Fig. 1. (a) Input image, of the GFP signal from the optic disc of the transgenic mouse. (b)–(d) restored image obtained after subjecting the input image to (b) Huygens deconvolution (c) 9 × 9 median filtering and (d) speckle reducing anisotropic diffusion.
References to SVI software
Quite some scientific papers mention SVI's Software. See a brief list in HuygensReferences.
Attendants to courses and trainings
SVI gives training sessions at our office at The Netherlands on a regular basis. We also give workshops and courses in conferences and institutions all over the world. (For more information see TrainingAndCourses). These are a few attendants' opinions about our courses:
After the workshops given at the ELMI 2007
:- Thank you for the excellent course that you had given. I had learned a lot about deconvolution.
After a two day course at the NIH, Bethesda, USA:
- ...we were very impressed by the presentations. He really managed to get us into what deconvolution can do for our images and to explain all the complicated
- ...able to explain physics concepts without using algorithms. This is rare. He gave a small philosophical introduction on reality and truth, which set the tone perfectly for his explanation of image restoration and deconvolution. It was very motivating to hear the explanations on the software.

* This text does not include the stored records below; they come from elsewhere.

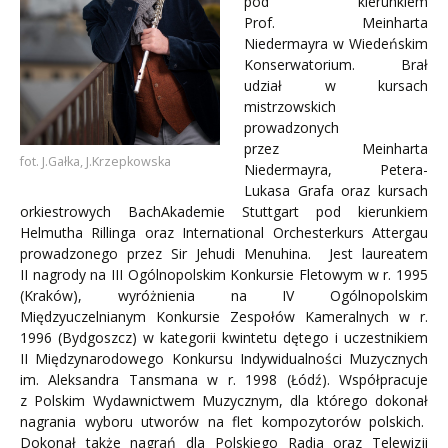
pod kierunkiem
Prof. Meinharta
Niedermayra w Wiedeńskim
Konserwatorium. Brał
udział w kursach
mistrzowskich
prowadzonych
przez Meinharta
fot. J.Gałka, J.Krzepkowska
Niedermayra, Petera-
Lukasa Grafa oraz kursach
orkiestrowych BachAkademie Stuttgart pod kierunkiem
Helmutha Rillinga oraz International Orchesterkurs Attergau
prowadzonego przez Sir Jehudi Menuhina. Jest laureatem
II nagrody na III Ogólnopolskim Konkursie Fletowym w r. 1995
(Kraków), wyróżnienia na IV Ogólnopolskim
Międzyuczelnianym Konkursie Zespołów Kameralnych w r.
1996 (Bydgoszcz) w kategorii kwintetu dętego i uczestnikiem
II Międzynarodowego Konkursu Indywidualności Muzycznych
im. Aleksandra Tansmana w r. 1998 (Łódź). Współpracuje
z Polskim Wydawnictwem Muzycznym, dla którego dokonał
nagrania wyboru utworów na flet kompozytorów polskich.
Dokonał także nagrań dla Polskiego Radia oraz Telewizji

- ...a very informative course!!!
After a Huygens Professional workshop at our office:
- ...the course has been great!!! I'm also much more confident with the Huygens Pro. The tcl command window is really powerful.
- Thank you again for the hospitality and the well organized course!!!
- The workshop gave insight into the manifold of possibilities provided by Huygens. I really enjoyed the final session, where we could discuss our individual problems and scientific question with the developers.
After a Huygens deconvolution workshop at our office:
- I enjoyed the course a lot and profited from it!!! The level of the audience was very high and we had a lot of stimulating discussions.
- Dr. Pawel Pasierbek (IMP-IMBA, Vienna):
This was a highly recommendable course with the aim to help us to optimize the usage of the SVI decon software. I would suggest to try the software beforehand in order to be able to use expertise of Hans, Jose and Edwin during the course. Bring your difficult data along with the results of your decon attempts, and discuss what can be done better.